MC: You have highlighted the procedures that the club have gone through since the false positive Covid result with the staff member. It shows how fragile the world is?

KW: Covid is going to be a cloud that will hang over our heads for the rest of the season.

We have had a warning shot this week that has made us re-visit things and make us better if a real Covid case comes into play and we will be a lot better equipped as a result of this.

Every other club is going to be in the same boat where they will get a warning shot or get something.

St Helens Star:

We had a taste of that earlier when we had to pull Matty Lees out with a sore throat and then Dom Peyroux was sick a week later. That is going to continue throughout the season and we have to have the mentality of just being able to crack on but at the same time limiting the impact of infection.

We have not had any positive Covid cases here at all yet, but we have had a couple of blokes report ill with symptoms and until they got a negative test then we could not consider playing them.

We are under strict guidance – observing restrictions around using private gyms, pools and any potential close contact with members of the public that are outside of our bubble, or family members.

St Helens Star:

MC: How will that change when the players and coaches send their kids back to school?
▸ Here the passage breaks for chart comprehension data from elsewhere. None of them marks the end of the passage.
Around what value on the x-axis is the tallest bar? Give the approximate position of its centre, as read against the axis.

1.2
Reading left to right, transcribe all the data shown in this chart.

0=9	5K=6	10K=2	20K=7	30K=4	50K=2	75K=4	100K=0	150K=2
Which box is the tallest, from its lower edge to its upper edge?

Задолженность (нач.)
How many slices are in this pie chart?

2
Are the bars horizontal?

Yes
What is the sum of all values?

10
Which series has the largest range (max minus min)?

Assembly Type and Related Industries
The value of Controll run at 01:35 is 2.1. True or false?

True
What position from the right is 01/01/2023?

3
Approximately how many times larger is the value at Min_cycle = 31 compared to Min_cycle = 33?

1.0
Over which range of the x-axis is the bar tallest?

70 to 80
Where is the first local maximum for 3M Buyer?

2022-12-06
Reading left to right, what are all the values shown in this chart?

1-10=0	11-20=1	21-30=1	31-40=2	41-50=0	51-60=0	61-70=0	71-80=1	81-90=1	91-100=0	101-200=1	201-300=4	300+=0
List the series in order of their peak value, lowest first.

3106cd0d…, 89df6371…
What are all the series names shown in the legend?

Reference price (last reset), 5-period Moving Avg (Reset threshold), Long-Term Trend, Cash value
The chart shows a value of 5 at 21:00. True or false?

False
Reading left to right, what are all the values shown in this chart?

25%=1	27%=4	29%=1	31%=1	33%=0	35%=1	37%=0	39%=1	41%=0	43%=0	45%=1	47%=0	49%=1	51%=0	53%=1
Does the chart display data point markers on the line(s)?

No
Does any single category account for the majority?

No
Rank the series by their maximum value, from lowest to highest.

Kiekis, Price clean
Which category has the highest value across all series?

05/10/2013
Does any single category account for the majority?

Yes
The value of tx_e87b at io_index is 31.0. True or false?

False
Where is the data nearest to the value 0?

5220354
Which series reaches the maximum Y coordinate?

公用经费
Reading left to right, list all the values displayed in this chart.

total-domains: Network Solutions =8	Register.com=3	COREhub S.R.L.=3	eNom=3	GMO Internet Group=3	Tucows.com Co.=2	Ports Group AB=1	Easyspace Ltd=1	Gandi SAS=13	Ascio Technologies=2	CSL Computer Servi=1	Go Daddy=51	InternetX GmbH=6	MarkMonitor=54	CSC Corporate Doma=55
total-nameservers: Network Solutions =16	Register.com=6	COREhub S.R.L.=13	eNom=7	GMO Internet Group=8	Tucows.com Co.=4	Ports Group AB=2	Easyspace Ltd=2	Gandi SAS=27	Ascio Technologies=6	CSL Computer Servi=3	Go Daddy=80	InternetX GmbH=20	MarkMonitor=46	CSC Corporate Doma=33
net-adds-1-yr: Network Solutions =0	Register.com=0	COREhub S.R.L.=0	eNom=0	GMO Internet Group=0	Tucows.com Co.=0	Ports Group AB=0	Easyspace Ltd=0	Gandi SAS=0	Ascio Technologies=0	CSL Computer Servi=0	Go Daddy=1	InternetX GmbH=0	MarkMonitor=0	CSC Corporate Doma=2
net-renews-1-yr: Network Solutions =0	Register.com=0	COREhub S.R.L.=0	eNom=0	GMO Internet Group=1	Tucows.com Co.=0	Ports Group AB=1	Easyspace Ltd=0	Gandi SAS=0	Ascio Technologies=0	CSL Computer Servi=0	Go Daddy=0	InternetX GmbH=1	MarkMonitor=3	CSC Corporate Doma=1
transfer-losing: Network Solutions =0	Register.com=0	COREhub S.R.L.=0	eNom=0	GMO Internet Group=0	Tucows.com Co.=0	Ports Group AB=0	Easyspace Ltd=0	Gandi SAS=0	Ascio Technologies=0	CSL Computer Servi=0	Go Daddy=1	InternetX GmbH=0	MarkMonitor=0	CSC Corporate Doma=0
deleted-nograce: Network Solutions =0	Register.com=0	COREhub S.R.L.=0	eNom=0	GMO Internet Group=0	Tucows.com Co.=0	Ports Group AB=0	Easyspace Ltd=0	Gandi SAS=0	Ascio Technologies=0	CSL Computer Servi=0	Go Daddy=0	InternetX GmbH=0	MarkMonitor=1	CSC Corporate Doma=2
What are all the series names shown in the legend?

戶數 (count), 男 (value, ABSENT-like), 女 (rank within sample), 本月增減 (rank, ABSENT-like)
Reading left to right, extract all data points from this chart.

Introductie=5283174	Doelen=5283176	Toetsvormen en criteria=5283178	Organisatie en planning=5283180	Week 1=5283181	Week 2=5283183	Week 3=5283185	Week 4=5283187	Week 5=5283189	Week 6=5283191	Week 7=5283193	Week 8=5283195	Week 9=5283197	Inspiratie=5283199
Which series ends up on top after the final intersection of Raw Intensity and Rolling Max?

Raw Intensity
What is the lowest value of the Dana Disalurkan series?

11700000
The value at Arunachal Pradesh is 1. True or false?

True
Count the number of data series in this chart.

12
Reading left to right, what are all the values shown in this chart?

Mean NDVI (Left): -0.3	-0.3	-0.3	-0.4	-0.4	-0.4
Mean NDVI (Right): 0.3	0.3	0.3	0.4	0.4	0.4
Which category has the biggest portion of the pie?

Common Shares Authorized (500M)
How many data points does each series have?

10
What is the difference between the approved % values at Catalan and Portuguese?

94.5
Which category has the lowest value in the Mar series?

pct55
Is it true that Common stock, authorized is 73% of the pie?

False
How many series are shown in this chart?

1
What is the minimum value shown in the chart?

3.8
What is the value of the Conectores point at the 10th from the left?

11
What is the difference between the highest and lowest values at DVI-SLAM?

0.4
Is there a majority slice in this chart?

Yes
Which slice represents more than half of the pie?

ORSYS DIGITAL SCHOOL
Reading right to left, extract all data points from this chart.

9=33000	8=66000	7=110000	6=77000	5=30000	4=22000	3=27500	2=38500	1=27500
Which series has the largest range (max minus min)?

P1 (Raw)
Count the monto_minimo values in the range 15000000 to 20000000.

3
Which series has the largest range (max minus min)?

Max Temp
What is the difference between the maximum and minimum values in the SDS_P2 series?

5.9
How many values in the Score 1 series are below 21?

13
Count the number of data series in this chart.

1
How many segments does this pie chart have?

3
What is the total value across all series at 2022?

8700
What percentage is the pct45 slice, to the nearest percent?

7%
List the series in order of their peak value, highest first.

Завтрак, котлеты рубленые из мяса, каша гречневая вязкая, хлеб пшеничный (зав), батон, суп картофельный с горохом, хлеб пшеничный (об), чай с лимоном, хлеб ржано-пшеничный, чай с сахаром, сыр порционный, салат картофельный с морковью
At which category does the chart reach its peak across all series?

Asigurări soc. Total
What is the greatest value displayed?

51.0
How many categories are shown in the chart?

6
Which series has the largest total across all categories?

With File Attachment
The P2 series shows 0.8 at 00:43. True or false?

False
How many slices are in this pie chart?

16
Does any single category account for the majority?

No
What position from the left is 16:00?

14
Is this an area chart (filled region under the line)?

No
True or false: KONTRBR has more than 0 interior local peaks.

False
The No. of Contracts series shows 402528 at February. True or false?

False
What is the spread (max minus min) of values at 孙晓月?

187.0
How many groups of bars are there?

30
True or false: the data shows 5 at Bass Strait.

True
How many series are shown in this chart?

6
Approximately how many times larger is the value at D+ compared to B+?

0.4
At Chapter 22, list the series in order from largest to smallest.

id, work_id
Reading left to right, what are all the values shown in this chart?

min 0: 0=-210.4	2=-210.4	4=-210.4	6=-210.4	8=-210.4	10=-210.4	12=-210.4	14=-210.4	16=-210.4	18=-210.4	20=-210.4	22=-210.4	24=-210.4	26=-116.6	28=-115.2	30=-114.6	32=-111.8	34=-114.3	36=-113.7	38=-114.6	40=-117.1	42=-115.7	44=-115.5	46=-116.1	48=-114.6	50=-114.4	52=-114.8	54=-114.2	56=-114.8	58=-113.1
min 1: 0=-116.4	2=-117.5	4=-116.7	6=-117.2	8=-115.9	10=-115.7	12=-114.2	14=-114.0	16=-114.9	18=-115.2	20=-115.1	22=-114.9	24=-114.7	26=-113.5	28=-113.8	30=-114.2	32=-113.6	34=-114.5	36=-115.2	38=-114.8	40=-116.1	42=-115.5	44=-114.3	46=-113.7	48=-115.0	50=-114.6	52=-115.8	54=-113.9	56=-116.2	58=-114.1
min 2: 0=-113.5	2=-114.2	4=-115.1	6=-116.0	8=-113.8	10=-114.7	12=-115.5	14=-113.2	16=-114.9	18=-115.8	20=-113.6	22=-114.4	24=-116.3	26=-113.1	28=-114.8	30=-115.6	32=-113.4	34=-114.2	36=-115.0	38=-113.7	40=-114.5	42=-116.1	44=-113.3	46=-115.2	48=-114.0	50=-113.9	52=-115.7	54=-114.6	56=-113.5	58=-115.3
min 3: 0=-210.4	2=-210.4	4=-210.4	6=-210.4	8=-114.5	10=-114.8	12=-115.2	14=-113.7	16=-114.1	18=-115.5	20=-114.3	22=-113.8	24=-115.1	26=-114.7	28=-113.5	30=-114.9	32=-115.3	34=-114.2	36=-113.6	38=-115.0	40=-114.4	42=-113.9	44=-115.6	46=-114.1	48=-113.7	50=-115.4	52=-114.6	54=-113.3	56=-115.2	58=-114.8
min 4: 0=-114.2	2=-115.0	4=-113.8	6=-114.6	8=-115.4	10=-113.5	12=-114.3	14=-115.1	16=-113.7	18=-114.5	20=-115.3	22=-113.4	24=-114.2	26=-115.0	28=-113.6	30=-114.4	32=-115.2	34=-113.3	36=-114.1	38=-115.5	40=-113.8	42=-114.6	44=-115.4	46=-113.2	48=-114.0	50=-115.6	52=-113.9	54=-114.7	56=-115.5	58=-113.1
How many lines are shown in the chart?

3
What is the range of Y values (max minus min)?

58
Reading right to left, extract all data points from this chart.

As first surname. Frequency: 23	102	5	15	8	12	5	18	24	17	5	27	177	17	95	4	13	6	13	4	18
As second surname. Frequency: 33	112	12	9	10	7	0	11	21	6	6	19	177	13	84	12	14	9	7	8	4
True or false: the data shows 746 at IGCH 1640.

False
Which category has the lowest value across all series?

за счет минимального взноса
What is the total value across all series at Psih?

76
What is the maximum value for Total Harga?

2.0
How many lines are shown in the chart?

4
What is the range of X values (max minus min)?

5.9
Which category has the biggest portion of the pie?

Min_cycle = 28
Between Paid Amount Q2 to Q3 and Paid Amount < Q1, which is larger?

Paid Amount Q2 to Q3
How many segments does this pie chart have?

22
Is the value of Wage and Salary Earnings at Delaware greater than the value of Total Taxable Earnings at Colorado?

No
KW: That will present another little challenge – but we have to trust the government advice that the kids don’t tend to carry the virus as much as adults even if they have the potential to.

We also have to trust that the schools are creating a safe environment.

That won’t be bullet-proof but we have to have some trust there.

It will present some challenges when we get sick kids and what we are going to have to do is make sure we have a testing programme where we can figure out really quickly whether Covid is a possibility and if it is then that is going to stop people, whether staff or players, from playing or being a part of training for that period.